In a human social network, for example, someone with a high eigenvector centrality is simply what is commonly known as someone with influential ties, which this someone can use to gain special treatment, protection, or other advantages, while others that do not share the same influential ties can’t. What influential means and what can be gained of course varies depending on the social context.
A practical example
There is a tendency for entities with a higher degree centrality to have also a higher eigenvector centrality, and vice versa, which I have noticed also when studying the networks based on the material culture in Egypt during the Second Intermediate Period, which can be noticed for example in figures 1 and 2.
In the case of my research, what did it mean when a site (which was the main entity in the matrix) had a higher or lower eigenvector centrality? More in general in archaeology, what can a higher or lower eigenvector centrality imply? It can mean that a site is in contact with another site that has many connections, which means that the community inhabiting or buried at a site could be in good contact with the community of a centre that was focal (because producing or receiving or (re)distributing) in the circulation of a particular type of object.
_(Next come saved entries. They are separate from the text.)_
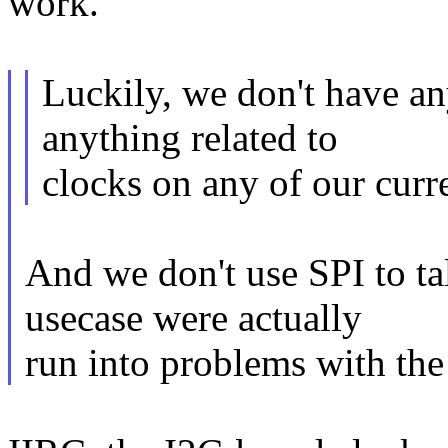
work.
Luckily, we don't have an
anything related to
clocks on any of our curre
And we don't use SPI to ta
usecase were actually
run into problems with the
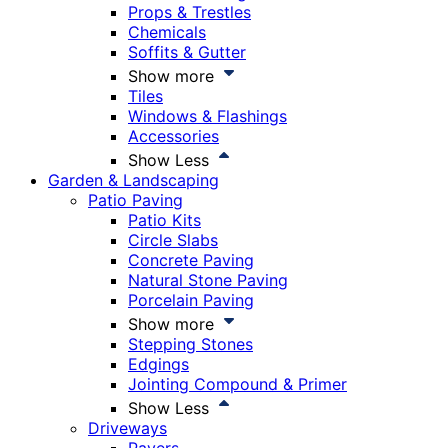
Props & Trestles
Chemicals
Soffits & Gutter
Show more
Tiles
Windows & Flashings
Accessories
Show Less
Garden & Landscaping
Patio Paving
Patio Kits
Circle Slabs
Concrete Paving
Natural Stone Paving
Porcelain Paving
Show more
Stepping Stones
Edgings
Jointing Compound & Primer
Show Less
Driveways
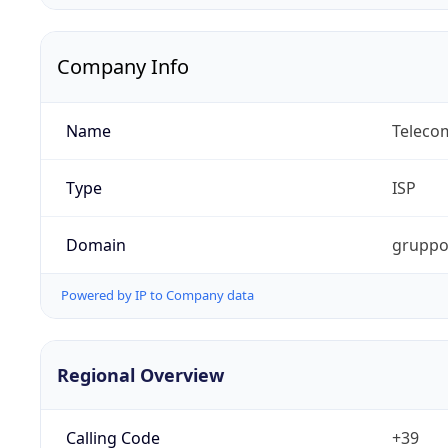
Company Info
Name
Telecom
Type
ISP
Domain
gruppot
Powered by IP to Company data
Regional Overview
Calling Code
+39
For example, in the netwrok based on the types of scarabs and seals in common between the Egyptian sites during the Late Second Intermediate Period, Tell el-Dab’a, Tell el-Yahudiyah and, on a lower degree, Tell el-Maskhuta, Sedment, Rifeh, Mostagedda, and Qau el-Kebir, had the highest eigenvector centrality, meaning that the communities present there were in contact with communities present at sites that were focal, in the meaning explained above, in the circulation of these designs.
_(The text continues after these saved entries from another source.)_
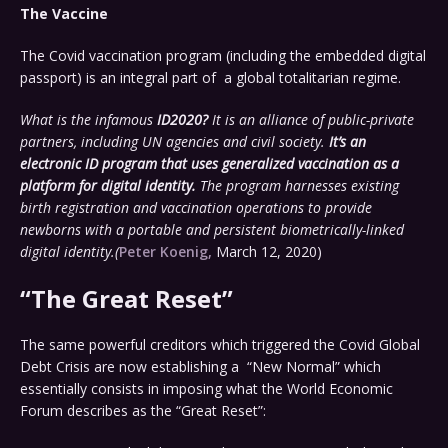
The Vaccine
The Covid vaccination program (including the embedded digital
passport) is an integral part of a global totalitarian regime.
What is the infamous
ID2020?
It is an alliance of public-private
partners, including UN agencies and civil society.
It’s an
electronic ID program that uses generalized vaccination as a
platform for digital identity.
The program harnesses existing
birth registration and vaccination operations to provide
newborns with a portable and persistent biometrically-linked
digital identity.(
Peter Koenig,
March 12, 2020)
“The Great Reset”
The same powerful creditors which triggered the Covid Global
Debt Crisis are now establishing a “New Normal” which
essentially consists in imposing what the World Economic
Forum describes as the “Great Reset”:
In the case of Tell el-Dab’a, and probably Tell el-Yahudiyah, the site was a focal site itself, in the circulation of scarabs and seal design. The network was not directed, meaning that I could not see if the community at the focal site was importing or exporting these designs (or maybe a two-way influence and transmission?). However, the point was that a community in contact with one inhabiting a focal site had, through this, more possibilities and more “open doors” to get the product in or out, basically using the other one’s popularity.
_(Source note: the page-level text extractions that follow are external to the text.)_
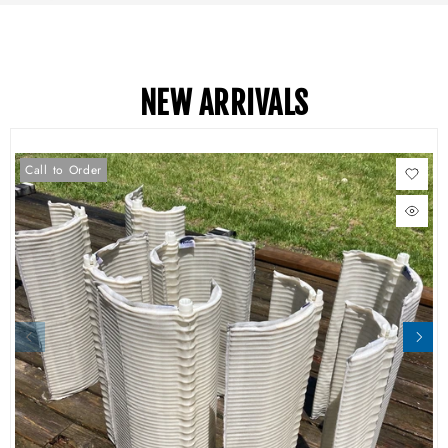
NEW ARRIVALS
Call to Order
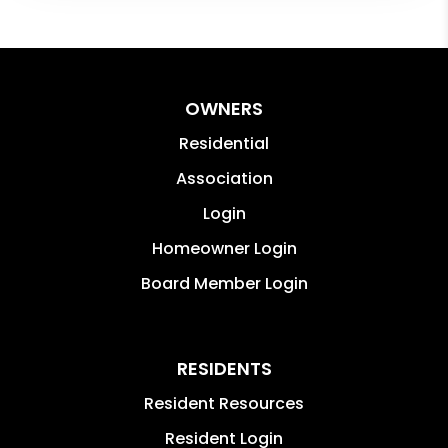
OWNERS
Residential
Association
Login
Homeowner Login
Board Member Login
RESIDENTS
Resident Resources
Resident Login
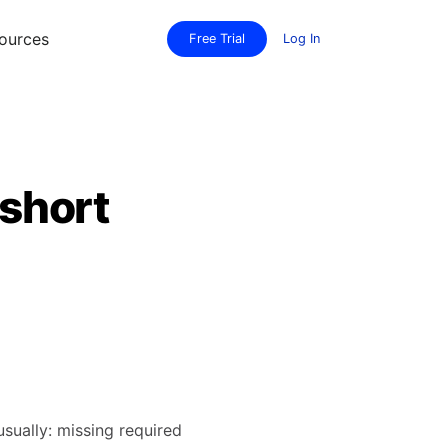
ources
Free Trial
Log In
 short
usually: missing required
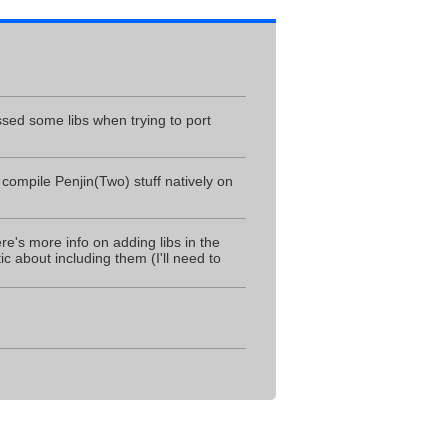
ssed some libs when trying to port
 compile Penjin(Two) stuff natively on
ere's more info on adding libs in the
c about including them (I'll need to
This concludes the overview on the main centrality measures and algorithms used in network analysis. There are more, such as e.g. Google’s Page rank, and I invite you to explore them and see what best fits your research, but these are often variations, or they take further the main measures discussed in these last four articles.
As always, don’t be scared of all the maths involved, as long as you grasp the basic and understand the true meaning behind it, you will be fine. And as previously said, take your time to investigate, learn and play around: it’s just part of the process.
In the next instalments of this series, I will discuss different types of matrices that you can create, other than the adjacency, and more about the different types of connections between entities in the graph (i.e. paths, walks, etc.), and strategies (like thresholds, tiers, ranks) that you could use to make sense of the results of the different algorithms.
If there is an interest, future articles will be also about measures and algorithms focusing on the edges and on the so-called “ego networks” (personal networks, centred on one entity and shaped according to its perspective and its personal ties). Until next time!